Begraben im Weiher

Wie üblich, nimmt Toni Alles auf. Er überspielt die Aufnahmen auf Monikas Computer. Die soll dann zu Hause suchen, ob sie Etwas findet. Die Methode hat sich als gut erwiesen. Sie hat einen Nachteil. Monika wird so zur Heimarbeiterin. Bekanntlich wird deren Arbeit oft weit unterschätzt und nicht entsprechend gewürdigt.

Jetzt bleibt Toni noch der Weg ins Hotel Gutmut. Das befindet sich nicht weit entfernt vom Wanderhut. Eigentlich nur über eine Kreuzung. Das Gebäude ist ähnlich groß wie der Wanderhut. Es gibt reichlich Personal. Natürlich auch reichlich Zimmermädchen. Und genau die, sucht Toni. Er ruft an dort.

Der Chef geht ans Telefon. Erstellt sich bei der Nachfrage Tonis gleich mit seinem Namen vor; Patrick. Patrick klingt recht jung am Telefon. Wahrscheinlich ist das bereits der Junior des Hotels.

Der Parkplatz des Hotels ist voll belegt. Toni muss gegenüber parken und über die Straße laufen. Die Rezeption des Hotels ist belagert. Kein Platz ist frei. Toni winkt. Keine Reaktion. Er ruft im Foyer, Patrick an. Der kommt aus seinem Büro hinter der Rezeption. Beide lachen über den Telefonanruf aus Not.

„Seit elf Uhr sehe ich das eigene Foyer nicht mehr“, sagt er lachend.

Die Beiden entfernen sich. Das vielsprachige Geschnatter strapaziert ihre Nerven zu gewaltig. Sie verstehen sich nicht.

Das Hotel hat auch ein feines Stübele. Natürlich aus Zirbenholz.

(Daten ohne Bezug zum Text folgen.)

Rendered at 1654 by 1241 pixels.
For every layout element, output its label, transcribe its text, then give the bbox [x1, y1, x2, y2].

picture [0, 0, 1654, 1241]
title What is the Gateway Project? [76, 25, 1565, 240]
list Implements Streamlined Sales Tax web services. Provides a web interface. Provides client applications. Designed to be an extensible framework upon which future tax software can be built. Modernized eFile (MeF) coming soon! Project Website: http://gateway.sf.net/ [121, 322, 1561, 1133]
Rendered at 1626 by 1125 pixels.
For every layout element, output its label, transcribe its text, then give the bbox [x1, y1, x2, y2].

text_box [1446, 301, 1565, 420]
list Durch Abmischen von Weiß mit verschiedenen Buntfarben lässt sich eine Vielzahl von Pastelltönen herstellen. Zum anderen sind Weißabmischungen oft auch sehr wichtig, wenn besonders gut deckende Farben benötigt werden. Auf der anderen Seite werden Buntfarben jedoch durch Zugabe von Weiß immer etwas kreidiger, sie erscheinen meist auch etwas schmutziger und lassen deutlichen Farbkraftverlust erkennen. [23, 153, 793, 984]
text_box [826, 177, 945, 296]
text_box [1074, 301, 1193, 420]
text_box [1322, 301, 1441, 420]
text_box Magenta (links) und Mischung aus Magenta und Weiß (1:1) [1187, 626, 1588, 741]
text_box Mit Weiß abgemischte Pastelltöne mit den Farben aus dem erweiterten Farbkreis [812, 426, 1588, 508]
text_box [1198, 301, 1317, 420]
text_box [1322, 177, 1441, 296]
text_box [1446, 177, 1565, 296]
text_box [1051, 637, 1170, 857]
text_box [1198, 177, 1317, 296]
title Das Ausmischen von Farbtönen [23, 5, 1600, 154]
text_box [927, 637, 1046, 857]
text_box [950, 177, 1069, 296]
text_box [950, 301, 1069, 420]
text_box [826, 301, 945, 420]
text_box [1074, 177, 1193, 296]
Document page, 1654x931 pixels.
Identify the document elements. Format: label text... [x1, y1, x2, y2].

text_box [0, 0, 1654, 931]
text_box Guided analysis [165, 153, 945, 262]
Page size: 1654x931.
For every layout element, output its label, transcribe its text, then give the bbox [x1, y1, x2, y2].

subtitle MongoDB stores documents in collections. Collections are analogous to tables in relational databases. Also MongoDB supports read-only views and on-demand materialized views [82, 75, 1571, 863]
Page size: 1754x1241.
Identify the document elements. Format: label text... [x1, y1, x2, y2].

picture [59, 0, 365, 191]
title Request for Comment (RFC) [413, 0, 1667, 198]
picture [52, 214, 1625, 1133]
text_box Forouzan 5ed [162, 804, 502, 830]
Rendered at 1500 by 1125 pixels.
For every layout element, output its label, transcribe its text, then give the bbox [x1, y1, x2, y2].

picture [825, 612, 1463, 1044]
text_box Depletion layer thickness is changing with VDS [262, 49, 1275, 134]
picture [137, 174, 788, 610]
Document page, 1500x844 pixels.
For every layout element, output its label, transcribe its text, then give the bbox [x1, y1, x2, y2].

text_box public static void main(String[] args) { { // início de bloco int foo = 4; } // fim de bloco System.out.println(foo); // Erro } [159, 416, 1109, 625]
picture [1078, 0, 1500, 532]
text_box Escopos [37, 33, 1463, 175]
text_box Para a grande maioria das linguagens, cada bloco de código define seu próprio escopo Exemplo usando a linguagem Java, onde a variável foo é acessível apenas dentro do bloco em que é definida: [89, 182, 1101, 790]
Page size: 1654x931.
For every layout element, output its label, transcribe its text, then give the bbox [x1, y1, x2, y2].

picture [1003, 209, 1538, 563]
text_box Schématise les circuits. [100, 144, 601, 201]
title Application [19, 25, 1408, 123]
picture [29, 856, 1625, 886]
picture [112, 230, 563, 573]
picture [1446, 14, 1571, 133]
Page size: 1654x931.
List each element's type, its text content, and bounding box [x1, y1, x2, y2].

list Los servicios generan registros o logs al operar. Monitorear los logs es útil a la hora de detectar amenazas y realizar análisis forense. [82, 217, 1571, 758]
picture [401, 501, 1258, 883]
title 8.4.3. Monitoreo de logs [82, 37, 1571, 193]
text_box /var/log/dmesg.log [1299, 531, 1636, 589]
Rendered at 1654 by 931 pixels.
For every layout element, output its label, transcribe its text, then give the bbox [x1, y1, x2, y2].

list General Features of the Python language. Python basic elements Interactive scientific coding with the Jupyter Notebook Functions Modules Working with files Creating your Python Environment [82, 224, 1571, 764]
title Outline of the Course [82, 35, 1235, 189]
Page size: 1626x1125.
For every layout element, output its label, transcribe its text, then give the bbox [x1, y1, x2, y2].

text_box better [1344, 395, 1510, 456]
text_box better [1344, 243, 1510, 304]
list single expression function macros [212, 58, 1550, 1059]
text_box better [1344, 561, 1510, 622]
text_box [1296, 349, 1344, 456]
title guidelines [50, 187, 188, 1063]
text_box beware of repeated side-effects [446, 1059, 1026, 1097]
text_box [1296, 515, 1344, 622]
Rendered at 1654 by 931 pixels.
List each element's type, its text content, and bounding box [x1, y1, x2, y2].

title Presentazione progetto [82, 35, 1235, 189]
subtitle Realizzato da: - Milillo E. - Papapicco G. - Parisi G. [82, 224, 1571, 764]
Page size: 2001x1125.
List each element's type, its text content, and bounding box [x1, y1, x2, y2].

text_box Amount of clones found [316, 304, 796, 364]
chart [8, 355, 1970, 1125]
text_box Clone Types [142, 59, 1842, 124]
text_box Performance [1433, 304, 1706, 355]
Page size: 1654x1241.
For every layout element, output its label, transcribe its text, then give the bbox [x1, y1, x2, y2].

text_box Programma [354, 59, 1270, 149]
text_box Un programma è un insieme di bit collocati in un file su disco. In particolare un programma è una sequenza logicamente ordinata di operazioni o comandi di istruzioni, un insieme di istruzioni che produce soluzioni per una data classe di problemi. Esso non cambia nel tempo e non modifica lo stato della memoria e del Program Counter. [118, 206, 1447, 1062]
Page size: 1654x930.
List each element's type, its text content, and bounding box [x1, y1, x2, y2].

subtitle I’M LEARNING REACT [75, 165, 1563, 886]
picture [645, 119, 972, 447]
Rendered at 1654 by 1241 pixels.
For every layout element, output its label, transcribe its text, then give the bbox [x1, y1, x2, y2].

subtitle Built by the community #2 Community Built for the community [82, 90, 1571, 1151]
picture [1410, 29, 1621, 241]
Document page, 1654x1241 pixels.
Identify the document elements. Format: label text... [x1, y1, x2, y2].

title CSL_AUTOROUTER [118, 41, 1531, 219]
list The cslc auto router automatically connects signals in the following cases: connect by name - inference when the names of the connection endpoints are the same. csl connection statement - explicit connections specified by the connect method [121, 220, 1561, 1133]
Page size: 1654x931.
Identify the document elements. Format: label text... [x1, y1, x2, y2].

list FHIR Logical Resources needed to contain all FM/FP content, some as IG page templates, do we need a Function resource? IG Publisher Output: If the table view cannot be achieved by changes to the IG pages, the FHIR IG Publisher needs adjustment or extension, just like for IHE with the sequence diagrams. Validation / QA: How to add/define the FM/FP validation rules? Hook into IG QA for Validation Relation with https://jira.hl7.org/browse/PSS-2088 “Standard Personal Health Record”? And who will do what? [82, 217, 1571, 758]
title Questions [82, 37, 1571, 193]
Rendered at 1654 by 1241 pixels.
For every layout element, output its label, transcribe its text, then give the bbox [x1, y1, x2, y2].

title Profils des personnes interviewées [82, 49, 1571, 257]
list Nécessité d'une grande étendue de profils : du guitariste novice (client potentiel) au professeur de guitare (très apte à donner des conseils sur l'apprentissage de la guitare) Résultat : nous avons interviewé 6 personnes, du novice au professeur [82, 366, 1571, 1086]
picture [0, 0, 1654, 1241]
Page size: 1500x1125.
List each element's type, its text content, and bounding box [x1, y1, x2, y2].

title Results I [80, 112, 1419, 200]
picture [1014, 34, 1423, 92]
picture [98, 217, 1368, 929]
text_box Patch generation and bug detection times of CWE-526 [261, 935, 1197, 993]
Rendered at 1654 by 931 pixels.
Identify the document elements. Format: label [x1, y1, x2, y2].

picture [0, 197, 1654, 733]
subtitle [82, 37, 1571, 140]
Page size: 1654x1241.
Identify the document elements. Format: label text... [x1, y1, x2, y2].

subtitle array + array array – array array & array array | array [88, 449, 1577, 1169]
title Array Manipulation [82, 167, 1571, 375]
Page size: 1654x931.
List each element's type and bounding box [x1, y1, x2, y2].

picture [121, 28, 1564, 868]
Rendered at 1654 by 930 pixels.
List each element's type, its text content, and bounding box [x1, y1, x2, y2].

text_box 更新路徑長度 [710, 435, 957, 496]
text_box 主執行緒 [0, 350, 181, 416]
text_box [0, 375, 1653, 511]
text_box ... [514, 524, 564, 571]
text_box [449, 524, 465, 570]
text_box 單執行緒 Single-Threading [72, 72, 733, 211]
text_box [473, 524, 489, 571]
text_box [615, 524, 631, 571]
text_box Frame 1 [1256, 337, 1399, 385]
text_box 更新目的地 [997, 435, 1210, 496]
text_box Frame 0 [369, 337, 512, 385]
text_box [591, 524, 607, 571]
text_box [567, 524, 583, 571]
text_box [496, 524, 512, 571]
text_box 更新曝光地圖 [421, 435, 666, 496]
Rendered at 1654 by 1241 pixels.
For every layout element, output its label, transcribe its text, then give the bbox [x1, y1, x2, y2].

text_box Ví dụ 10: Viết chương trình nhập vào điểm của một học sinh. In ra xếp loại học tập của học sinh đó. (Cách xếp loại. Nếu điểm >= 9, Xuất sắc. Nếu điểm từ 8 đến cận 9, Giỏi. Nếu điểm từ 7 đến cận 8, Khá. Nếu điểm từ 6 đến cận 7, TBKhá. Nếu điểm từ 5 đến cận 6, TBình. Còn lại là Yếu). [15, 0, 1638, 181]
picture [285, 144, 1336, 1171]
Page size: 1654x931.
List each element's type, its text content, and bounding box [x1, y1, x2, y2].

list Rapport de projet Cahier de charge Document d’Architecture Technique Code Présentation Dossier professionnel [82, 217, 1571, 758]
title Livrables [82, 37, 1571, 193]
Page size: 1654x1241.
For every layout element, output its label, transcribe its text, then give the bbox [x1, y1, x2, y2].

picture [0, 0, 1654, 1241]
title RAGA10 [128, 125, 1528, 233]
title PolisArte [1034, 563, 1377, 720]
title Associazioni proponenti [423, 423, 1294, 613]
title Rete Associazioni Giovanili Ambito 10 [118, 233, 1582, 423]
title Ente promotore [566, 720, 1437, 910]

„Ich muss mit deinen Zimmermädchen sprechen. Am besten, mit der Gouvernante.“

„Warum?“

„Ich ermittle im Mord an Iva, dem Zimmermädchen.“

„Ich habe gehört davon. Bist du schon weiter?“

„Ja. Iva wurde mit ihrer Schwester verwechselt. Die heißt Ema. Beide haben bei dir gearbeitet.“

„Na dann, muss ich Brigitte rufen. Die ist auf Etage.“

„Hast du vielleicht Unterlagen zu den Zweien?“

„Da muss ich die Chefin fragen. Die leitet das Büro.“

„Wo ist das Büro?“

„Gleich hinter meinem.“

„Da seht ihr ja den ganzen Tag keine Sonne.“

„Du genügst uns.“

Beide lachen. Bei Patrick wirkt es etwas aufgesetzt.

Toni bemerkt das.

„Gehen wir gleich zusammen hin?“

„Natürlich. Die Damen werden sich freuen.“

Im Büro riecht es etwas verschwitzt.

„Viel Arbeit im Moment“, sagt Toni.

Patrick versteht den Wink.

„Macht mal bitte das Fenster auf“, sagt er zu den Frauen.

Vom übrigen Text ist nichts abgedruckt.